> [Exercise aim]: This exercise asks for every line of the material that includes the word "Example".

> [Material for the task]:
════════════════
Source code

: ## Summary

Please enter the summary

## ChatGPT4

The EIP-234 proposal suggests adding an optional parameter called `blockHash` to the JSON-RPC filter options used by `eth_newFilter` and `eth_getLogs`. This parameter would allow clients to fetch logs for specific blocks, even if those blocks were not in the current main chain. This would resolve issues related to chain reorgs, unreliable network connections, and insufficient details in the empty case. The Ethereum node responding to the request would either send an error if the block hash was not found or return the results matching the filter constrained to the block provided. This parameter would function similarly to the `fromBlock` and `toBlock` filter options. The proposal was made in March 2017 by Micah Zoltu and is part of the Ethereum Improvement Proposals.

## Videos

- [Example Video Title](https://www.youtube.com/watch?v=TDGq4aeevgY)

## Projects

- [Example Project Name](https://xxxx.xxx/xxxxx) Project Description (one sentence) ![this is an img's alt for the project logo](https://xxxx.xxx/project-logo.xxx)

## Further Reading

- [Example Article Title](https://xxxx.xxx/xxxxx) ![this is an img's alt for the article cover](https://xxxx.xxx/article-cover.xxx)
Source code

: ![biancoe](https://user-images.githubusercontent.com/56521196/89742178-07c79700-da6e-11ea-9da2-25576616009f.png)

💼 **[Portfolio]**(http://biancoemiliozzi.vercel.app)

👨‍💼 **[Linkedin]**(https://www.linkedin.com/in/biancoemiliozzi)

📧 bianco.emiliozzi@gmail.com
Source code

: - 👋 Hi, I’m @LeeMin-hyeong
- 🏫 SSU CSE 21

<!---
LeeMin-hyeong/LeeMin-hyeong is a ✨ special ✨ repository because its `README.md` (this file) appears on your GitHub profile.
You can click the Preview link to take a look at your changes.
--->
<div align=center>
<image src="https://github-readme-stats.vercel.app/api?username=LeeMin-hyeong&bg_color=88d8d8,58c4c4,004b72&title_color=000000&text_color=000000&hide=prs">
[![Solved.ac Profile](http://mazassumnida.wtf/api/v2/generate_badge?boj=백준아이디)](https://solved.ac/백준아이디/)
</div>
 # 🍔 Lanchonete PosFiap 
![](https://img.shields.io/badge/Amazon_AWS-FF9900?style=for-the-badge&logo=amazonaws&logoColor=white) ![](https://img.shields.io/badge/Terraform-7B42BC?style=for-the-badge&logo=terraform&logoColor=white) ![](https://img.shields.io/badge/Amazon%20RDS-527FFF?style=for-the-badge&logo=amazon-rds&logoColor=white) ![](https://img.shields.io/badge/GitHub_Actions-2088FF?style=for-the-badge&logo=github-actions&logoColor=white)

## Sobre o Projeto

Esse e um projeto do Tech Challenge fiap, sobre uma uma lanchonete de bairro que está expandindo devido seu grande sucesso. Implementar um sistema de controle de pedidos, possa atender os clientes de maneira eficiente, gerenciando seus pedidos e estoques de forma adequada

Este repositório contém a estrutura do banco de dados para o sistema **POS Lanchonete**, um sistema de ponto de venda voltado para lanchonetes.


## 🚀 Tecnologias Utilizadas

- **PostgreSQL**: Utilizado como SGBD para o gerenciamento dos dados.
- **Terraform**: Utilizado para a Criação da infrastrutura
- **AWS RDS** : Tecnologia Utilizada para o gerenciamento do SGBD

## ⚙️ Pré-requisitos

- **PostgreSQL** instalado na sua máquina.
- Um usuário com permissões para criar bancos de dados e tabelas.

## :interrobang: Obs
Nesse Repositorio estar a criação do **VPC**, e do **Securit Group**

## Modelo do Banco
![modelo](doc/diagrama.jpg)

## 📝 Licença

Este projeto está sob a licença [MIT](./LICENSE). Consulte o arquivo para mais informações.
════════════════
> [Exercise response]:
- [Example Video Title](https://www.youtube.com/watch?v=TDGq4aeevgY)
- [Example Project Name](https://xxxx.xxx/xxxxx) Project Description (one sentence) ![this is an img's alt for the project logo](https://xxxx.xxx/project-logo.xxx)
- [Example Article Title](https://xxxx.xxx/xxxxx) ![this is an img's alt for the article cover](https://xxxx.xxx/article-cover.xxx)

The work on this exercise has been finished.